Retype, word for word, the stretch of the Xiaomi phone thread that opens with the words containing "I have an Mi5s, and" and closes with "4 batteries anyway.".

**** Given text ****

I bought from banggood.  I was prepared to install Google and whatever but didn't have to. It was in English, just put in my google account details.

Can't remember delivery times but nothing awful.

Xiaomi Redmi Note 4X Fingerprint 5.5-inch 4GB RAM 64GB MTK Helio X20 Deca-core 4G Smartphone


----------



## Yu_Gi_Oh (Sep 11, 2017)

I have a Xiaomi phone. It's fine. It was cheap and I'm not really invested in the idea of a smartphone beyond being able to use a couple of simple apps, so any limitations it might have are not something I've noticed. 

My Chinese students pity me for owning it. They express sadness that I'd buy one. They wish I had an iPhone or Samsung as they clearly think befits me.


----------



## Saul Goodman (Sep 11, 2017)

I have an Mi5s, and a house full of other stuff from them.
Their gear is very good, and the prices are even better.
The Mi6 is supposed to be an amazing phone, on par with the best offerings from Apple and Samsung.


----------



## newbie (Sep 12, 2017)

I've got A Note 2, bought from Gearbest running a Cyanogenmod Rom from XDA.  
It works, it was cheap, the only problem is poor battery life, but that's the Rom, and I have 4 batteries anyway.


----------



## Throbbing Angel (Sep 12, 2017)

**** Given data ****

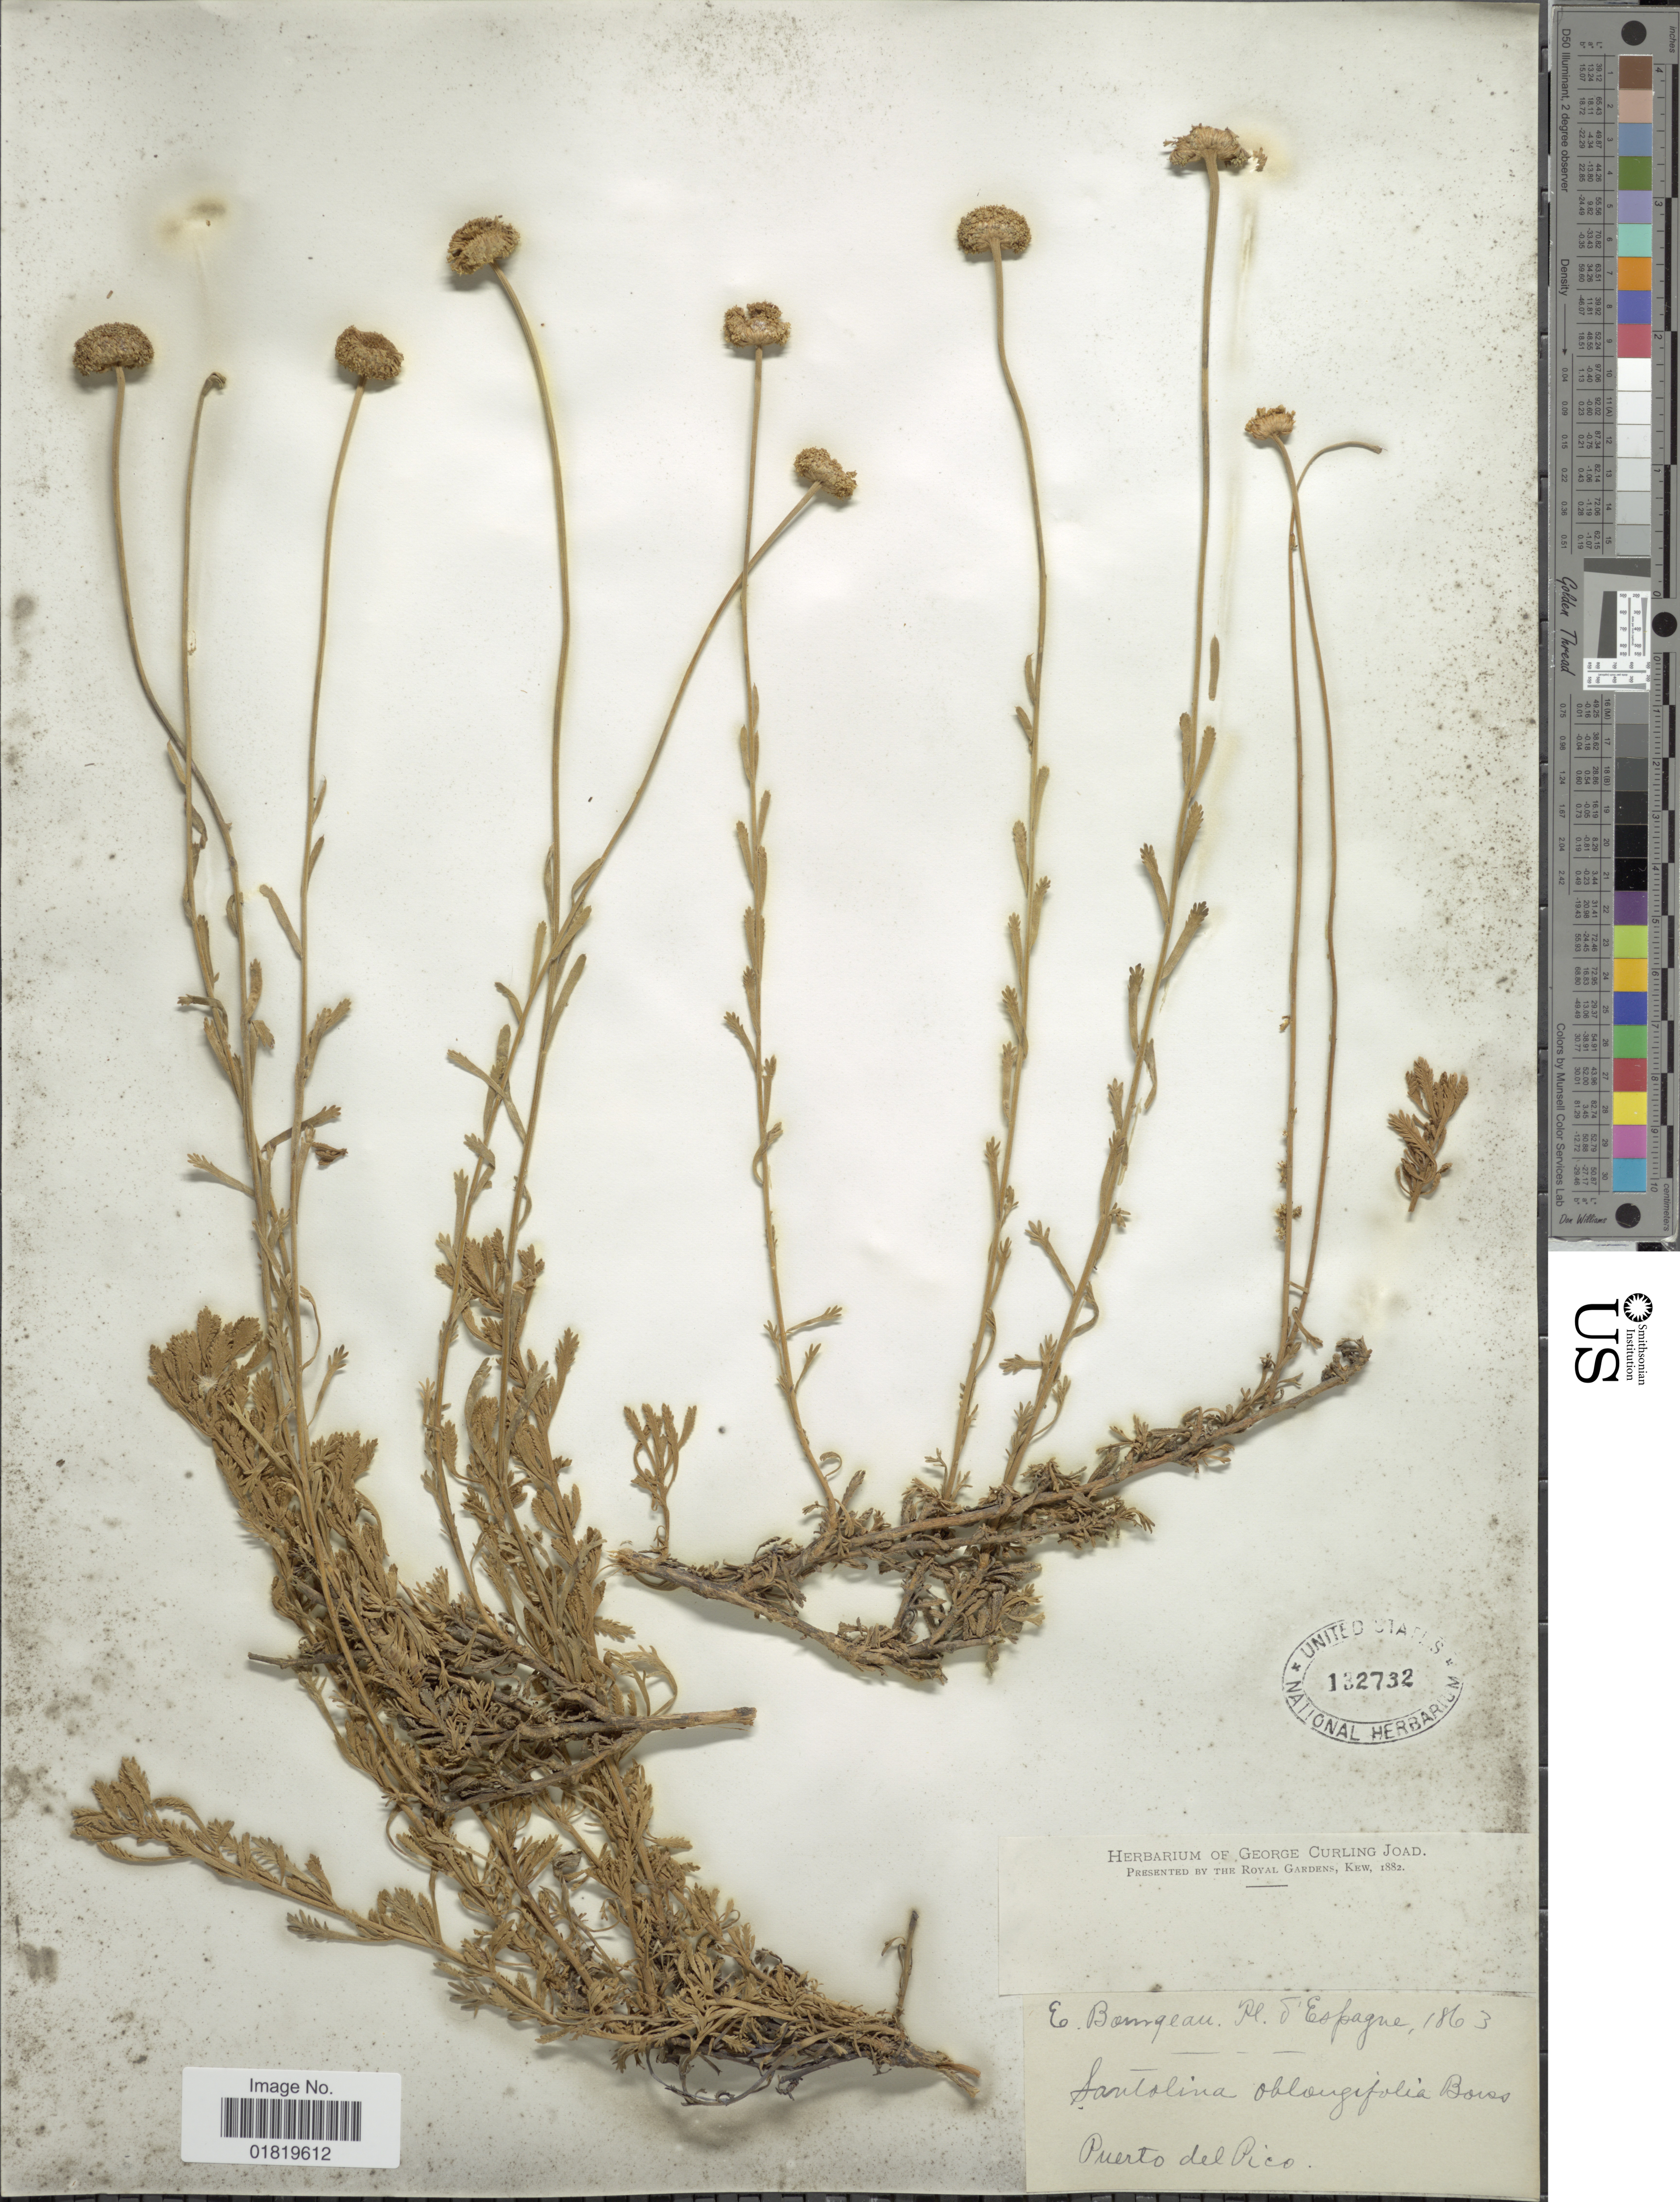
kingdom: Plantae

****
**** Given data ****

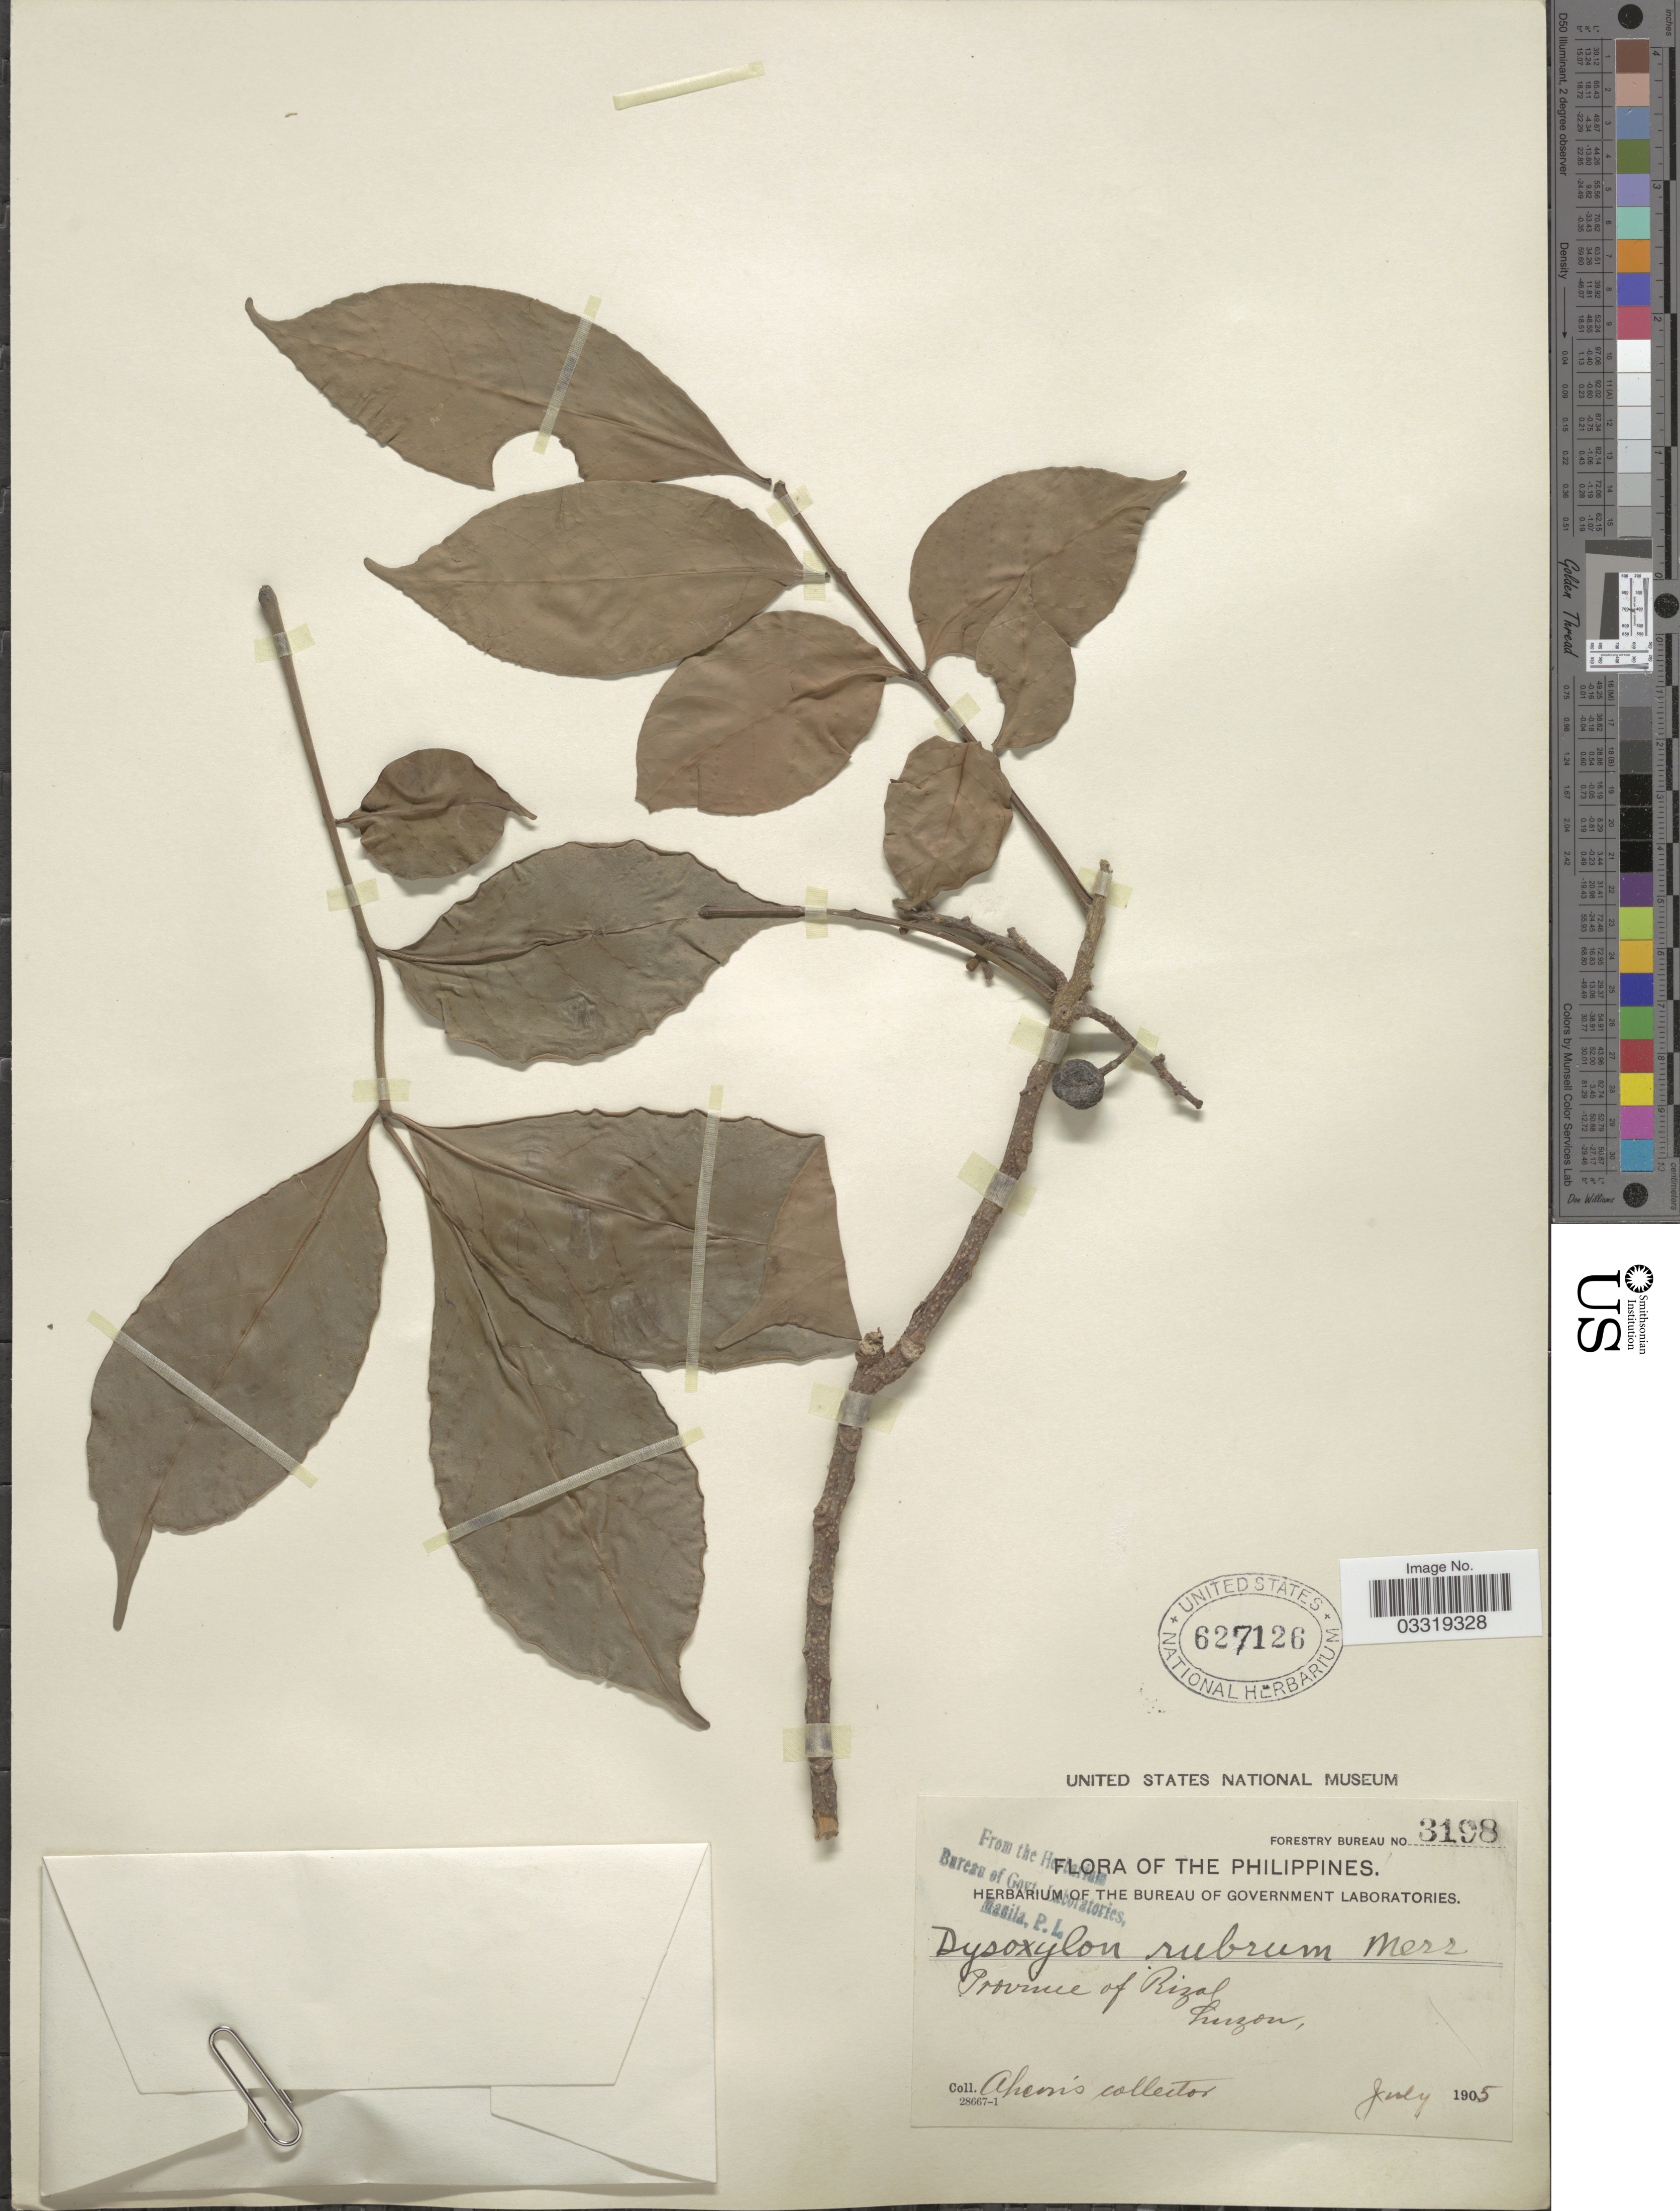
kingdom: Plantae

****

# Written answer
I have an Mi5s, and a house full of other stuff from them.
Their gear is very good, and the prices are even better.
The Mi6 is supposed to be an amazing phone, on par with the best offerings from Apple and Samsung.


----------



## newbie (Sep 12, 2017)

I've got A Note 2, bought from Gearbest running a Cyanogenmod Rom from XDA.  
It works, it was cheap, the only problem is poor battery life, but that's the Rom, and I have 4 batteries anyway.